* BEGIN Provided material *

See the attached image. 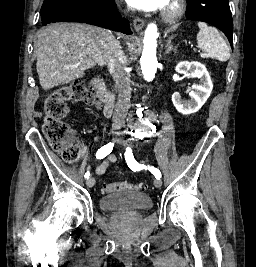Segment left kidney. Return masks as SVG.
I'll use <instances>...</instances> for the list:
<instances>
[{
    "label": "left kidney",
    "instance_id": "1",
    "mask_svg": "<svg viewBox=\"0 0 256 267\" xmlns=\"http://www.w3.org/2000/svg\"><path fill=\"white\" fill-rule=\"evenodd\" d=\"M175 70L178 74H187L189 78L200 80V84L192 86L194 92H189V102H183L179 92H174L172 96V102L180 114H194L202 108L213 90L211 78L204 64L200 62H179Z\"/></svg>",
    "mask_w": 256,
    "mask_h": 267
}]
</instances>
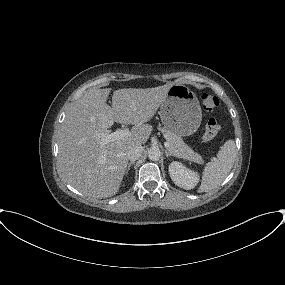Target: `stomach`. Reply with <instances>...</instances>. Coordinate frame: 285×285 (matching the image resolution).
I'll return each instance as SVG.
<instances>
[{
  "label": "stomach",
  "mask_w": 285,
  "mask_h": 285,
  "mask_svg": "<svg viewBox=\"0 0 285 285\" xmlns=\"http://www.w3.org/2000/svg\"><path fill=\"white\" fill-rule=\"evenodd\" d=\"M159 114L164 128L179 136L193 134L202 119L198 98L182 84H174L169 89Z\"/></svg>",
  "instance_id": "obj_1"
}]
</instances>
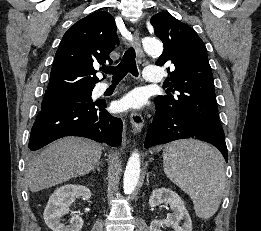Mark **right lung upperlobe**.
Here are the masks:
<instances>
[{"label":"right lung upper lobe","instance_id":"cb5924a9","mask_svg":"<svg viewBox=\"0 0 261 231\" xmlns=\"http://www.w3.org/2000/svg\"><path fill=\"white\" fill-rule=\"evenodd\" d=\"M117 42L115 20L107 12L92 13L76 22L59 44L46 92L93 89L99 82L94 66L112 63L109 54Z\"/></svg>","mask_w":261,"mask_h":231}]
</instances>
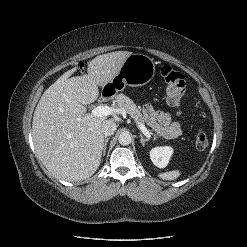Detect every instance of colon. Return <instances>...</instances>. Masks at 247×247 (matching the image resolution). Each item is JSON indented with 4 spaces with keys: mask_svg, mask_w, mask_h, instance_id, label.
Instances as JSON below:
<instances>
[{
    "mask_svg": "<svg viewBox=\"0 0 247 247\" xmlns=\"http://www.w3.org/2000/svg\"><path fill=\"white\" fill-rule=\"evenodd\" d=\"M161 76L165 82L166 100L169 105L178 108L186 91V82L182 73L169 65L161 68ZM195 145L198 150L208 146V136L203 128H198L195 135Z\"/></svg>",
    "mask_w": 247,
    "mask_h": 247,
    "instance_id": "5ec220e1",
    "label": "colon"
}]
</instances>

* END Provided material *

Task statement
Copy out the records word for word, starting at the line that contains "285×285 (matching the image resolution)." and ending at the last line of the records, both included. Leave out the pictures.

Task result
Target: `stomach`. Reply with <instances>...</instances>. Coordinate frame: 285×285 (matching the image resolution).
I'll return each instance as SVG.
<instances>
[{
  "label": "stomach",
  "mask_w": 285,
  "mask_h": 285,
  "mask_svg": "<svg viewBox=\"0 0 285 285\" xmlns=\"http://www.w3.org/2000/svg\"><path fill=\"white\" fill-rule=\"evenodd\" d=\"M159 114L164 128L179 136L193 134L202 119L198 98L182 84H174L169 89Z\"/></svg>",
  "instance_id": "obj_1"
}]
</instances>
Mark **right lung upperlobe**.
Here are the masks:
<instances>
[{"label":"right lung upper lobe","instance_id":"cb5924a9","mask_svg":"<svg viewBox=\"0 0 261 231\" xmlns=\"http://www.w3.org/2000/svg\"><path fill=\"white\" fill-rule=\"evenodd\" d=\"M117 42L115 20L107 12L92 13L76 22L59 44L46 92L93 89L99 82L94 66L112 63L109 54Z\"/></svg>","mask_w":261,"mask_h":231}]
</instances>
Detect every instance of colon. Return <instances>...</instances>. Masks at 247×247 (matching the image resolution). Each item is JSON indented with 4 spaces with keys: mask_svg, mask_w, mask_h, instance_id, label.
Instances as JSON below:
<instances>
[{
    "mask_svg": "<svg viewBox=\"0 0 247 247\" xmlns=\"http://www.w3.org/2000/svg\"><path fill=\"white\" fill-rule=\"evenodd\" d=\"M161 76L165 82L166 100L169 105L178 108L186 91V82L182 73L169 65L161 68ZM195 145L198 150L208 146V136L203 128H198L195 135Z\"/></svg>",
    "mask_w": 247,
    "mask_h": 247,
    "instance_id": "5ec220e1",
    "label": "colon"
}]
</instances>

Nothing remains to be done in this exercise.